### Excerpted passage
# # # # # # #
Figure 2.1 Hypothalamic–pituitary–gonadal axis. ARC, arcuate nuclei; AVPV, anteroventral periventricular nuclei; FSH, follicle-stimulating hormone; GnRH, gonadotropin-releasing hormone; hCG, human chorionic gonadotropin; LH, luteinizing hormone.
Kisspeptin stimulates GnRH secretion by a direct effect on GnRH neurons, which express the kisspeptin receptor, GPR54. Kisspeptin expression is upregulated in the anteroventral periventricular nuclei (AVPV) and downregulated in the arcuate nuclei (ARC) of the hypothalamus by sex steroids. Compared with male, the female AVPV contains a much higher number of kisspeptin neurons, which are critical for the luteinizing hormone (LH) surge under estradiol regulation. Expression of Kiss1 in the ARC appears to be involved in the negative feedback regulation of GnRH/LH by sex steroids and induces slow pulses of GnRH, which activate follicle-stimulating hormone (FSH) pulses. The expression of Kiss1 mRNA in the ARC is inhibited by estradiol, progesterone, and testosterone. These same hormones induce Kiss1 mRNA expression in the AVPV, where kisspeptin neurons are thought to be involved in the positive feedback regulation of GnRH/LH [13]. GnRH neurons also integrate information from the body through hormones such as neuropeptide Y and adiponectin.
# # # # # # #
### Entries supplied
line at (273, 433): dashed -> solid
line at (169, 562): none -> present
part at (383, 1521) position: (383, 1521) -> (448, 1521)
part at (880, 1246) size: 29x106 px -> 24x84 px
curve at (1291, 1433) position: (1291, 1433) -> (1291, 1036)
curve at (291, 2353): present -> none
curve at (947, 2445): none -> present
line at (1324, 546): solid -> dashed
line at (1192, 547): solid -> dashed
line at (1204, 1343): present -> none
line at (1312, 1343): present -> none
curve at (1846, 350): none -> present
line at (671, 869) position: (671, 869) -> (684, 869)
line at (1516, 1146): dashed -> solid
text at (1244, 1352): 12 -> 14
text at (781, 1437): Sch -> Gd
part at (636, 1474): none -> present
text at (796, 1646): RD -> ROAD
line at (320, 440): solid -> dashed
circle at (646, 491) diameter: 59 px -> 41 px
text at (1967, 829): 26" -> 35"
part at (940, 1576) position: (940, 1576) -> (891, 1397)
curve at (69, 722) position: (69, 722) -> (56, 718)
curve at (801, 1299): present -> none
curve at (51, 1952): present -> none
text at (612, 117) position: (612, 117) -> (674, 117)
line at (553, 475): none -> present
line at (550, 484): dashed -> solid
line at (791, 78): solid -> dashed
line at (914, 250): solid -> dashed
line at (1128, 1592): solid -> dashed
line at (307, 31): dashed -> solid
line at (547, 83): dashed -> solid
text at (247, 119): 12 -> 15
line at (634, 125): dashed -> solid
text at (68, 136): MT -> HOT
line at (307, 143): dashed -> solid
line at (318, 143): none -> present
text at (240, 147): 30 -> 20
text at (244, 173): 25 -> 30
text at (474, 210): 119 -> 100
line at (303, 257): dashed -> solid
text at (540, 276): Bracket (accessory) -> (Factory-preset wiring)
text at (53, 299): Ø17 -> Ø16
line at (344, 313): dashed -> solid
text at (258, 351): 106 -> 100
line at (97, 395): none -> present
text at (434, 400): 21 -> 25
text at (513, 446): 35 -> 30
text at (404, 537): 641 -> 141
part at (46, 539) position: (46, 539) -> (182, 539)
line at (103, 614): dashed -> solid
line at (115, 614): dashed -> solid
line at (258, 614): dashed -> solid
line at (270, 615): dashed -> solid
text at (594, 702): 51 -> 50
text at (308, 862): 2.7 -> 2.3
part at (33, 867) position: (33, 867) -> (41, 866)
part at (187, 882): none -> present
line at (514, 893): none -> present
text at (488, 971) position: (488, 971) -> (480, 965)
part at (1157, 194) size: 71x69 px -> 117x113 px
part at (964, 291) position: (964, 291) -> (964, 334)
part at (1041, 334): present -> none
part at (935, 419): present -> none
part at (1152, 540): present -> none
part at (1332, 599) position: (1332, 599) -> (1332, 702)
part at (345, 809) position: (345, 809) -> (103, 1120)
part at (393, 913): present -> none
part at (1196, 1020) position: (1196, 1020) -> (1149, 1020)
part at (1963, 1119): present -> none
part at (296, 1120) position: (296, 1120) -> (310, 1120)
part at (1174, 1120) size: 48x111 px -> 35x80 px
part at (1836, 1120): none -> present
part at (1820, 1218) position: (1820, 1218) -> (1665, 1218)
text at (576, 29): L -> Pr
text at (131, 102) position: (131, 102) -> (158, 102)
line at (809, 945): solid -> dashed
# # # # # # #
### The problem
In the passage on kisspeptin and the hypothalamic–pituitary–gonadal axis, which three hormones inhibit Kiss1 mRNA expression in the arcuate nuclei?

### Written reply
Estradiol, progesterone, and testosterone.